Vengo como peregrino de la fe, de la esperanza y de la caridad. Deseo
confirmar en la fe a los creyentes en Cristo, afianzarlos en ella y animarlos a
revitalizarla con la escucha de la Palabra de Dios, los sacramentos y la
coherencia de vida. Así podrán compartirla con los demás, como misioneros entre
sus hermanos, y ser fermento en la sociedad, contribuyendo a una convivencia
respetuosa y pacífica, basada en la inigualable dignidad de toda persona
humana, creada por Dios, y que ningún poder tiene derecho a olvidar o
despreciar. Esta dignidad se expresa de manera eminente en el derecho
fundamental a la libertad religiosa, en su genuino sentido y en su plena
integridad.
Como peregrino de la esperanza, les digo con san Pablo: «No se
entristezcan como los que no tienen esperanza» (1 Ts 4,13).
La confianza en Dios ofrece la certeza de encontrarlo, de recibir su
gracia, y en ello se basa la esperanza de quien cree. Y, sabiendo esto, se
esfuerza en transformar también las estructuras y acontecimientos presentes
poco gratos, que parecen inconmovibles e insuperables, ayudando a quien no
encuentra en la vida sentido ni porvenir.
Sí, la esperanza cambia la existencia concreta de cada hombre y cada
mujer de manera real (cf. Spe salvi, 2). La esperanza apunta a «un cielo nuevo
y una tierra nueva» (Ap 21,1), tratando de ir haciendo palpable ya ahora
algunos de sus reflejos.
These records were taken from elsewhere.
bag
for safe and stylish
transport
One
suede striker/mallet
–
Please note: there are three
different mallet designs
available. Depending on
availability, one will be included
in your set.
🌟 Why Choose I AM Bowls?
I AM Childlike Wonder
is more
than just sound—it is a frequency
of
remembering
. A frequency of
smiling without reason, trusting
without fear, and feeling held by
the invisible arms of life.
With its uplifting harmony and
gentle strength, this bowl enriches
Además, cuando arraiga en un pueblo, cuando se
comparte, se difunde como la luz que despeja las tinieblas que ofuscan y
atenazan.
Este país, este Continente, está llamado a vivir la esperanza en Dios
como una convicción profunda, convirtiéndola en una actitud del corazón y en un
compromiso concreto de caminar juntos hacia un mundo mejor.
Como ya dije en Roma, «continúen avanzando sin desfallecer en la
construcción de una sociedad cimentada en el desarrollo del bien, el triunfo
del amor y la difusión de la justicia» (Homilía en la solemnidad de Nuestra
Señora de Guadalupe, Roma, 12 diciembre 2011).
Junto a la fe y la esperanza, el creyente en Cristo, y la Iglesia en su
conjunto, vive y practica la caridad como elemento esencial de su misión.
En su acepción primera, la caridad «es ante todo y simplemente la
respuesta a una necesidad inmediata en una determinada situación» (Deus caritas
est, 31,a), como es socorrer a los que padecen hambre, carecen de cobijo, están
enfermos o necesitados en algún aspecto de su existencia. Nadie queda excluido
por su origen o creencias de esta misión de la Iglesia, que no entra en
competencia con otras iniciativas privadas o públicas, es más, ella colabora
gustosa con quienes persiguen estos mismos fines.
Tampoco pretende otra cosa que hacer de manera desinteresada y
respetuosa el bien al menesteroso, a quien tantas veces lo que más le falta es
precisamente una muestra de amor auténtico.
Señor Presidente, amigos todos: en estos días pediré encarecidamente al
Señor y a la Virgen de Guadalupe por este pueblo, para que haga honor a la fe
recibida y a sus mejores tradiciones; y rezaré especialmente por quienes más lo
precisan, particularmente por los que sufren a causa de antiguas y nuevas
rivalidades, resentimientos y formas de violencia. Ya sé que estoy en un país
orgulloso de su hospitalidad y deseoso de que nadie se sienta extraño en su
tierra. Lo sé, lo sabía ya, pero ahora lo veo y lo siento muy dentro del
corazón.
Espero con
toda mi alma que lo sientan también tantos mexicanos que viven fuera de su
patria natal, pero que nunca la olvidan y desean verla crecer en la concordia y
en un auténtico desarrollo integral. Muchas gracias.